Frankly, this is how Give Us This Day gets written every day.  Over the past 2 years I’ve developed a heart, a new desire to write Give Us This Day so that it feels wrong to not write it, and I think that it’s wrong since it’s a primary way I come to God and listen to Him and help feed others.  I truly desire it because it’s good for me and I enjoy meeting God in it.  Even on the days when I don’t feel like writing Give Us This Day I write it, because through the external rules and rituals it’s become a part of me.

Those who study behavior and change understand that if an action is active, public, and effortful than that behavior is more likely to become a part of the person who does it.  This is true both for good and evil actions.

Every time we decide to follow God and His holiness, it’s a good idea as well to bring someone along for the ride.  Let someone know what you are seeking so they can walk with you and support you and hold you accountable.  Other Christians are the best external support for holiness that you’ll ever find.

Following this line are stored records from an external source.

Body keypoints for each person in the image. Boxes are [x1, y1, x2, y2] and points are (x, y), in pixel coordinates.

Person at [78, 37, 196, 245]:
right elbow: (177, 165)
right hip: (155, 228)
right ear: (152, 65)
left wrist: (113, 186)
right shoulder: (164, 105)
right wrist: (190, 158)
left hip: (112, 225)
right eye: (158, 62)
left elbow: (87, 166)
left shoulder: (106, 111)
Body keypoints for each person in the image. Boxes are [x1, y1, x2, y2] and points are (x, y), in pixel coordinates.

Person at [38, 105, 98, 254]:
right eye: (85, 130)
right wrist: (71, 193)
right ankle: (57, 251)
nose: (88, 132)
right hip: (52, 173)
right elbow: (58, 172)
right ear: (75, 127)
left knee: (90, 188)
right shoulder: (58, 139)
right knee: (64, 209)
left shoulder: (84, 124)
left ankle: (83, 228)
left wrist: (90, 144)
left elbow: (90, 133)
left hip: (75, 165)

All of this, of course, has implications for the raising of children.  We must give them rules and rituals, but the real goal is for them to be inner directed and not outer directed.  They must desire God in their hearts, and not just because their parents desire Him.  This is what’s behind the classic titanic struggle some Christian parents have in dragging their teens and pre-teens to church.  The child is still outer directed and doesn’t want what the parent wants anymore.  Such children have never developed a true heart for God on their own.

Being children, they need a lot of external supports and props to help them love God in the inner man.  But the goal for all of us is to reach Christian maturity, the full stature of Christ, in which we do the will of the Father because we desire it.  We desire the will of the Father so much that, like Jesus, to do the will of the Father is our very bread.

What comes out of the heart makes a man clean or unclean.  And what comes out of the heart is what is in it.  Put God in your heart today through every means available to you.

Prayer:  Lover of our souls,

Come into these cold and empty hearts of ours,

Come to fill them with light, warmth, and love,

With the heavenly music,

With the sound of the eternal harmony,

With the footfalls of the saints that rejoice in Thy bliss;

Thou art Lord of all, Master of suns and stars,

Yet art Thou our Beloved,

The Saviour of our souls from death and night.

Come, our Lord, Thou Lover of our souls,

Come to purify and uplift our failing hearts,

Come to impart unto us the eternal joy of those that are in bliss with Thee.  Amen.

(John S. Hoyland)

Points for Meditation:                      

1.  In what ways does my heart desire what it wants instead of what God wants?

2.  What rules, rituals, and reminders could I place in my life to direct my heart more towards God?

Resolution:  I resolve to meditate on one way in which my heart does not desire what God desires, to ask God to change my heart, and to take the first opportunity I have today to seek Him in this thing.